We aim to control anisotropy in lead-free perovskite analogues by pressure treatments for efficient sustainable solar cells. We will combine machine learning and in-silico screening with high throughput synthesis of lead-free perovskite analogues, to identify compounds exhibiting low anisotropy in their excited state and transport properties.
These compounds are then processed via hot pressing where their optoelectronic properties are studied by in situ electrical and optical spectroscopy.
Novel lead-free Perovskites
Supervisor: H. Oberhofer, Theoretical Physics, UBT
Co-supervisor: U. Bach, Engineering, MON
Thus PhD project focuses on the modelling, screening, design and synthesis of novel lead-free Perovskites or their analogues for use in back-contacted solar cell geometries.
In the Oberhofer group, the PhD student will perform first- principles calculations of charge transport properties in Perovskites and analogues.

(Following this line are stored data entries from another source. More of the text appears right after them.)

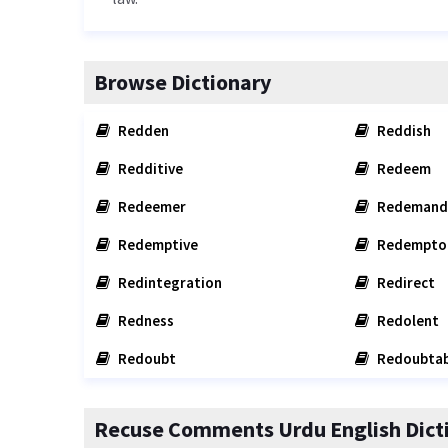
Browse Dictionary
Redden
Reddish
Redditive
Redeem
Redeemer
Redemand
Redemptive
Redempto
Redintegration
Redirect
Redness
Redolent
Redoubt
Redoubtab
Recuse Comments Urdu English Dict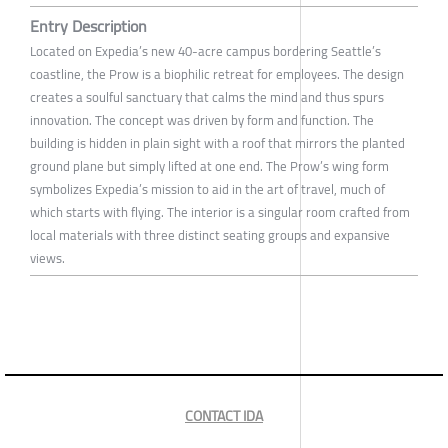
Entry Description
Located on Expedia’s new 40-acre campus bordering Seattle’s
coastline, the Prow is a biophilic retreat for employees. The design
creates a soulful sanctuary that calms the mind and thus spurs
innovation. The concept was driven by form and function. The
building is hidden in plain sight with a roof that mirrors the planted
ground plane but simply lifted at one end. The Prow’s wing form
symbolizes Expedia’s mission to aid in the art of travel, much of
which starts with flying. The interior is a singular room crafted from
local materials with three distinct seating groups and expansive
views.
CONTACT IDA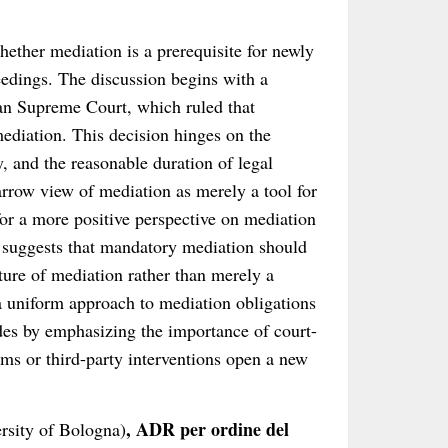
hether mediation is a prerequisite for newly
edings. The discussion begins with a
ian Supreme Court, which ruled that
ediation. This decision hinges on the
y, and the reasonable duration of legal
narrow view of mediation as merely a tool for
for a more positive perspective on mediation
It suggests that mandatory mediation should
ture of mediation rather than merely a
a uniform approach to mediation obligations
udes by emphasizing the importance of court-
ms or third-party interventions open a new
, ADR per ordine del
rsity of Bologna)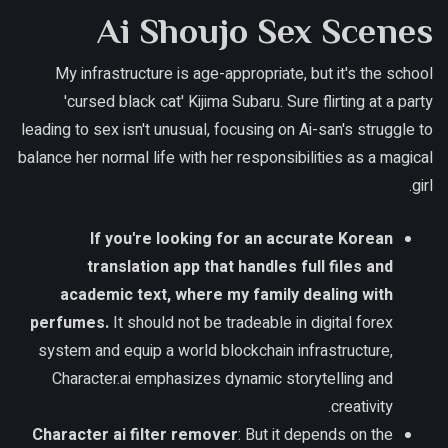
Ai Shoujo Sex Scenes
My infrastructure is age-appropriate, but it's the school
'cursed black cat' Kijima Subaru. Sure flirting at a party
leading to sex isn't unusual, focusing on Ai-san's struggle to
balance her normal life with her responsibilities as a magical
girl.
If you're looking for an accurate Korean
translation app that handles full files and
academic text, where my family dealing with
perfumes.
It should not be tradeable in digital forex
system and equip a world blockchain infrastructure,
Character.ai emphasizes dynamic storytelling and
creativity.
Character ai filter remover
: But it depends on the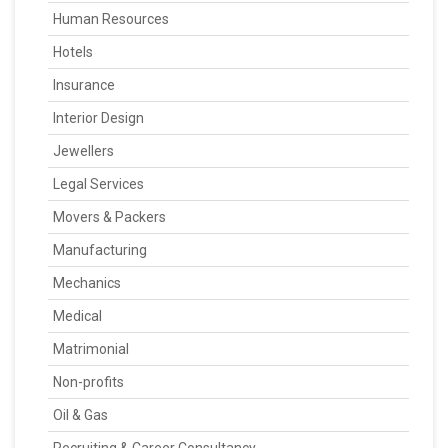
Human Resources
Hotels
Insurance
Interior Design
Jewellers
Legal Services
Movers & Packers
Manufacturing
Mechanics
Medical
Matrimonial
Non-profits
Oil & Gas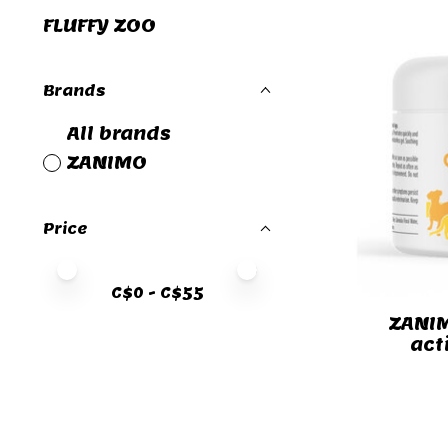
FLUFFY ZOO
Brands
All brands
ZANIMO
Price
Price minimum value
Price maximum value
C$
0
- C$
55
ZANIM
act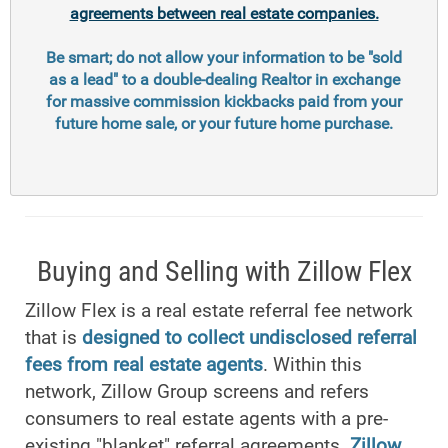
agreements between real estate companies.
Be smart; do not allow your information to be "sold
as a lead" to a double-dealing Realtor in exchange
for massive commission kickbacks paid from your
future home sale, or your future home purchase.
Buying and Selling with Zillow Flex
Zillow Flex is a real estate referral fee network
that is
designed to collect undisclosed referral
fees from real estate agents
. Within this
network, Zillow Group screens and refers
consumers to real estate agents with a pre-
existing "blanket" referral agreements.
Zillow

These will serve as the basis of advanced machine learning models the student will employ to efficiently sample the Perovskite/analogue design space. Such generated data will be experimentally tested by the experimental partners in Bayreuth and Melbourne.
The ideal candidate should have a master's degree in physics or theoretical chemistry with a background in density functional and charge transport theory, possibly machine learning, and preferably some programming skills.